** START Given text **

# Battlefield 1942 installation woes



## brduk (Jun 17, 2005)

I have tried, and failed to install BF1942 onto a PC (which has sufficient specs for BF1942, see sig). I used my BF1942 Anthology pack which I installed on my Dell previously, and installed BF42/RTR/SW, Punkbuster and the BF1.61b patch. Install seemed fine, so I loaded the game and tried to join a server. Problems. No servers showed up on the server list, I tried updating a few times but to no avail, I decided to reboot the machine.

After rebooting I tried running the game from a link on the desktop, I then got an access denied error box (picture below) and was unable to load the game at all. Since then I have un-installed and re-installed several times. I have tried deleting all temp files, updating and running AVG 7.5, Spybot, adaware SE and RegCleaner before installation but still get the error box. This happens whether I try to run it from the desktop icon or from the autorun menu after inserting the disc.

The game is original and the keys are not banned by punkbuster, I was using the game on my Dell a few days ago, however it's developed a fault that Dell TS are trying to help me with.

Any ideas?


----------



## pharoah (Aug 28, 2006)

have a run through the follow these steps first link in my sig.if nothing there helps post back.


----------



## brduk (Jun 17, 2005)

Hi,

Thanks for the response, I can confirm all 9 steps have been taken.


----------



## pharoah (Aug 28, 2006)

have you done all your windows updates.i know some games rely on the newer version of the windows installer,and some of the newer dot net features.alot of drivers need the newer dot net features as well.


----------



## brduk (Jun 17, 2005)

I think you may have struck on the problem with your suggestion below, I currently have another thread running on TSF with regards to windows update issues, it can be seen here

There are 2 updates which cannot be completed, these are KB922582 and CAPICOM KB931906 (pictured below)










It seems that as I posted my HijackThis log (attempting to pre-empt the request) my post has been moved from the XP support forum to another section of the forums, as thought the checking of my log was my initial intention, which it was'nt, but hey it's a free help site (which has provided me with much assistance in the past) so I can't complain at all.

Thanks for your interest so far, much appreciated, any further input would be most welcome.



pharoah said:


> have you done all your windows updates.i know some games rely on the newer version of the windows installer,and some of the newer dot net features.alot of drivers need the newer dot net features as well.


----------

** END Given text **
** START Stored records **

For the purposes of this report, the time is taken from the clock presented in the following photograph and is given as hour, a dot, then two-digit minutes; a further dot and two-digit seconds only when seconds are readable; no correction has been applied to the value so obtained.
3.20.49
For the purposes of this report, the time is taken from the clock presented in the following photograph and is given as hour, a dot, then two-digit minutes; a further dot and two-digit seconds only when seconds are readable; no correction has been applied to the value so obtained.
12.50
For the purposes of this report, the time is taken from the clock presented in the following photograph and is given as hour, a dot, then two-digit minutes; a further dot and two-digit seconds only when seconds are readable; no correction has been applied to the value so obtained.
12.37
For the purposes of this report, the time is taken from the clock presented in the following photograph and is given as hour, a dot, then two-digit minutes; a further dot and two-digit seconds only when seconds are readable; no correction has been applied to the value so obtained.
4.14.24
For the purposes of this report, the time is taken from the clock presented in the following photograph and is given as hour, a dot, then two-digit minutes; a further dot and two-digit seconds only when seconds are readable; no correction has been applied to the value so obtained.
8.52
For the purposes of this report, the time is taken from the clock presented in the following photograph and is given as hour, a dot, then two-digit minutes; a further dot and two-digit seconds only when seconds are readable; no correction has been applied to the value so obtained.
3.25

** END Stored records **
** START Stored records **

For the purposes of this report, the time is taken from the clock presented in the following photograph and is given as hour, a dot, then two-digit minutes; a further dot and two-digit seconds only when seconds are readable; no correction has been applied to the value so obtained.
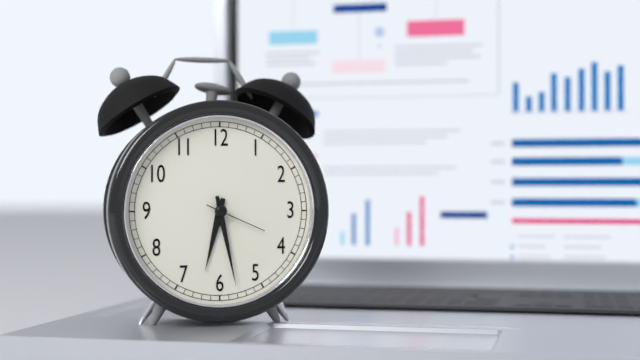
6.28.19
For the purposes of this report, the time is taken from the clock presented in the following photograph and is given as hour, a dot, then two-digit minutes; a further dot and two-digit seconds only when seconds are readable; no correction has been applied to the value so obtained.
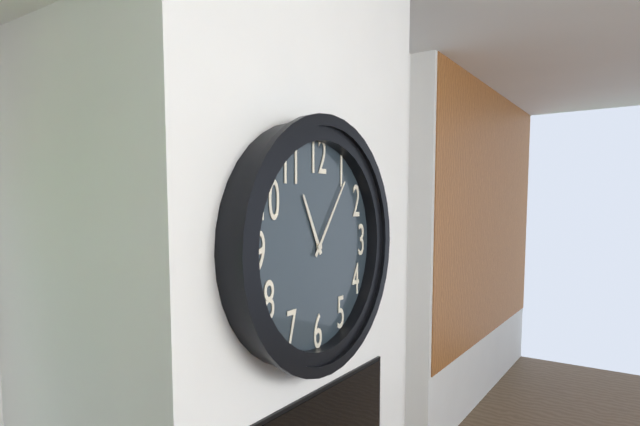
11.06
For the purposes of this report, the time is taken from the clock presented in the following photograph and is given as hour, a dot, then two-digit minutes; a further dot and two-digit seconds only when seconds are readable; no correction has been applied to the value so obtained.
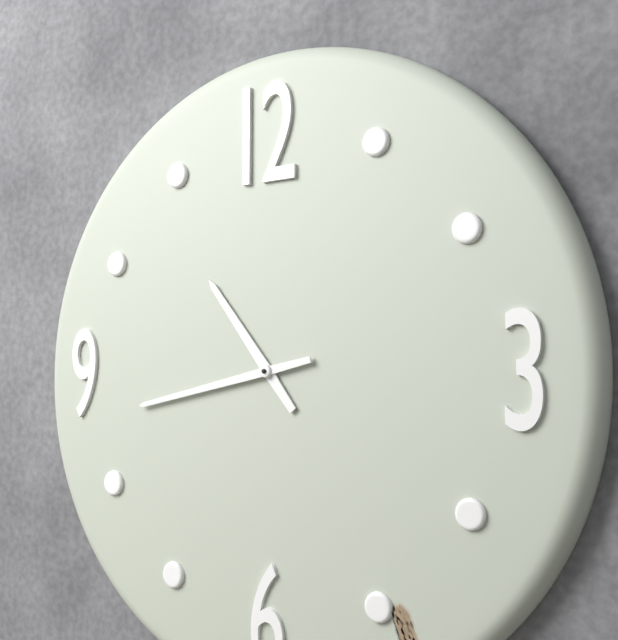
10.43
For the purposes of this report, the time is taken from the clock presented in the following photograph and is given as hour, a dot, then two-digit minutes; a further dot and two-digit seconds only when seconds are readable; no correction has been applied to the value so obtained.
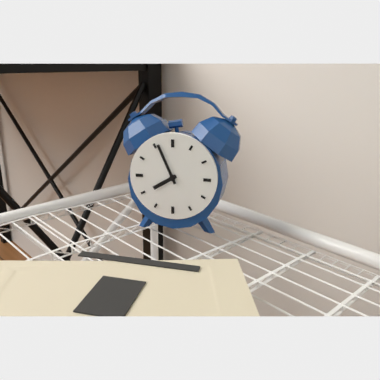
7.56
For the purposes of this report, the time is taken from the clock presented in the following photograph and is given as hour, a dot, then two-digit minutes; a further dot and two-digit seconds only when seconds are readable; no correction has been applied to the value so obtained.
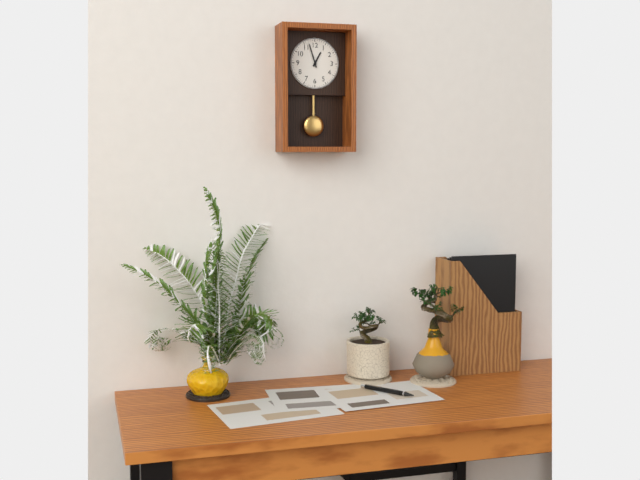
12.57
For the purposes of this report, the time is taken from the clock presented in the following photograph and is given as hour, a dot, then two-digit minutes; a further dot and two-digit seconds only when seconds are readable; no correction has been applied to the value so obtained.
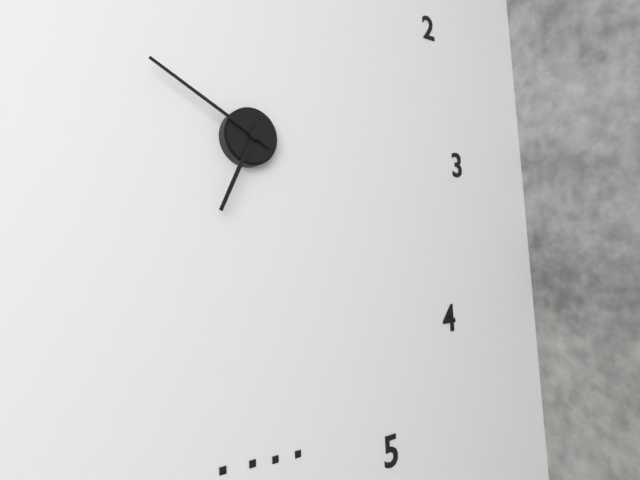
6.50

** END Stored records **
** START Stored records **

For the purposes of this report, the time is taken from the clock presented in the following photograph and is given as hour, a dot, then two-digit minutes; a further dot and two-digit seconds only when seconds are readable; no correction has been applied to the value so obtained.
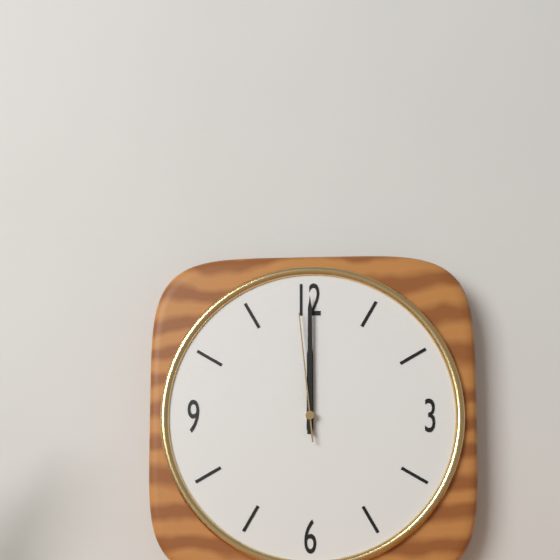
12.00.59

** END Stored records **

Edit the Battlefield 1942 installation thread, starting at "have a run through" and ending at "have been taken.", so that "response" becomes "reply".

(Problem solution):
have a run through the follow these steps first link in my sig.if nothing there helps post back.


----------



## brduk (Jun 17, 2005)

Hi,

Thanks for the reply, I can confirm all 9 steps have been taken.